The Muslim Brotherhood and Amnesty International have slammed a lengthy jail term handed down to the ousted Egyptian president, Mohamed Morsi, over the arrest and torture of protesters in 2012.
The Brotherhood condemned the verdict in a statement on Tuesday, warning that it would ignite a new revolutionary move.
The movement said “this illegitimate verdict that was forced through by the illegitimate authorities in Egypt will not be overlooked by the revolutionaries… Today’s illegitimate verdict will fuel the revolutionaries further to resist military rule in Egypt as they have been resisting over the past 22 months.”
Amr Darrag, a former minister under Morsi and a senior Muslim Brotherhood figure, also criticized the verdict, saying that if the international community does not condemn this “farce”, harsher penalties will follow.
“If, as they expect, the international community would just issue some statements and just watch, I believe they would be encouraged for the coming other cases to give harsher sentences, which I believe would be death sentence,” Darrag stated.

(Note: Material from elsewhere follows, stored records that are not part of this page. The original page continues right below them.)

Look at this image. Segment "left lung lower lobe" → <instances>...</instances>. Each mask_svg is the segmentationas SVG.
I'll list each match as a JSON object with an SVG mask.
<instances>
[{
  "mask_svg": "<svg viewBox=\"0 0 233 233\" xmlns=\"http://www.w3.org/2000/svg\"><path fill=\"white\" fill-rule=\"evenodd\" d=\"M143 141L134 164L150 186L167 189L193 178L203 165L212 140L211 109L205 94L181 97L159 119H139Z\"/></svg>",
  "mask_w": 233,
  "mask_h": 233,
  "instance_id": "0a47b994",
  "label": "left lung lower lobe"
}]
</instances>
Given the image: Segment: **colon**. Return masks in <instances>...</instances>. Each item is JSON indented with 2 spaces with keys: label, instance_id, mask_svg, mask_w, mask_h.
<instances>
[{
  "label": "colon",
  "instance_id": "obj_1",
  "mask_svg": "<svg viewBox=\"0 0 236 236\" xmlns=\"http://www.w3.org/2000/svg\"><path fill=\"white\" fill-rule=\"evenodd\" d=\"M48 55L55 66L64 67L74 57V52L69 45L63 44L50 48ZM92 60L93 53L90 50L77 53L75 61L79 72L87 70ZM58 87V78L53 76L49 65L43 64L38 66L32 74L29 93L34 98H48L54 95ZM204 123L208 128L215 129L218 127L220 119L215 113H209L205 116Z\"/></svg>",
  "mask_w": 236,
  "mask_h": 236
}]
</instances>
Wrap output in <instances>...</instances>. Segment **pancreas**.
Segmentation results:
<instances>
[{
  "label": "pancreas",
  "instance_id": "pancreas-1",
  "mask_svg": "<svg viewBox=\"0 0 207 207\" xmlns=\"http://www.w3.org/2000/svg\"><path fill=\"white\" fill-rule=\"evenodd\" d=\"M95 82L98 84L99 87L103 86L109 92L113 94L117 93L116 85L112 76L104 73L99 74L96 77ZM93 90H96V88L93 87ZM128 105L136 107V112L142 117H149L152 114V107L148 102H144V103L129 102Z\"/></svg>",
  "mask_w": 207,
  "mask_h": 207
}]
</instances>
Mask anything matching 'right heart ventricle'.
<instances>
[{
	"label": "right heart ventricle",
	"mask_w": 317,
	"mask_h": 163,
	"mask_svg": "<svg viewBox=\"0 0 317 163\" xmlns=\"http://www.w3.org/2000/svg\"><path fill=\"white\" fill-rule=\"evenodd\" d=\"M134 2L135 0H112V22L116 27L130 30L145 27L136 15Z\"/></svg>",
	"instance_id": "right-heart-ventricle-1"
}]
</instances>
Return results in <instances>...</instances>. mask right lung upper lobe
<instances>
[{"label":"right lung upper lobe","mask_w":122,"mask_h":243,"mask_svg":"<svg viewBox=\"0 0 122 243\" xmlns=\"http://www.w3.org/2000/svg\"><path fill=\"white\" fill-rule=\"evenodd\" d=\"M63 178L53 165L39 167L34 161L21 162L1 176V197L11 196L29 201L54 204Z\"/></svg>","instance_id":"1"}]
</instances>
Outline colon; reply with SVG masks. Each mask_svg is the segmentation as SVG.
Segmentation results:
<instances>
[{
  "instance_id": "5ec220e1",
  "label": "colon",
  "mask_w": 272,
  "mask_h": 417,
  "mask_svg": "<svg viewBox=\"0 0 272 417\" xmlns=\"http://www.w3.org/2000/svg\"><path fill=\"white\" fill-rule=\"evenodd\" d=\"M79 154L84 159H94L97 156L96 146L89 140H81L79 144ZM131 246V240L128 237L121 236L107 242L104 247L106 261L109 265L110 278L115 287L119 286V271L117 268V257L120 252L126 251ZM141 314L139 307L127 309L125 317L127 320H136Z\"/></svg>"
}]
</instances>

He also said that Tuesday's verdict was “scripted and controlled by the government.”
Hassiba Hadj Sahraoui, deputy Middle East and North Africa director at Amnesty International, also condemned the prison sentence on Tuesday, saying the “verdict shatters any remaining illusion of independence and impartiality in Egypt's criminal justice system.”
“Any semblance of a fair trial was jeopardized from the outset by a string of irregularities in the judicial process and his arbitrary, incommunicado detention.”
Earlier in the day, an Egyptian court sentenced Morsi to 20 years in prison over ordering the arrest and torture of demonstrators outside his presidential palace in December 2012, when clashes erupted after he issued a controversial constitutional declaration in November of the same year to expand his powers.
The verdict, the first ruling against the North African country’s first elected president, was issued by the Cairo Criminal Court on Tuesday as Morsi and other defendants, mostly leaders from the banned Muslim Brotherhood movement, stood trial in a courtroom at Egypt's national police academy.
The court, however, acquitted the defendants of charges of inciting murder in the deaths of a journalist and two protesters during the December clashes in Cairo.
Twelve Muslim Brotherhood leaders and supporters, including Mohamed el-Beltagy and Essam el-Erian, also received the same sentence as Morsi.
Hundreds of Muslim Brotherhood members and supporters have faced mass trials following the military ouster of Morsi in 2013.
In July 2013, Morsi, the country’s first democratically-elected president, was ousted in a military coup led by the former head of the armed forces and the current President Abdel Fattah el-Sisi.
The Egyptian government has been cracking down on any opposition since Morsi was ousted.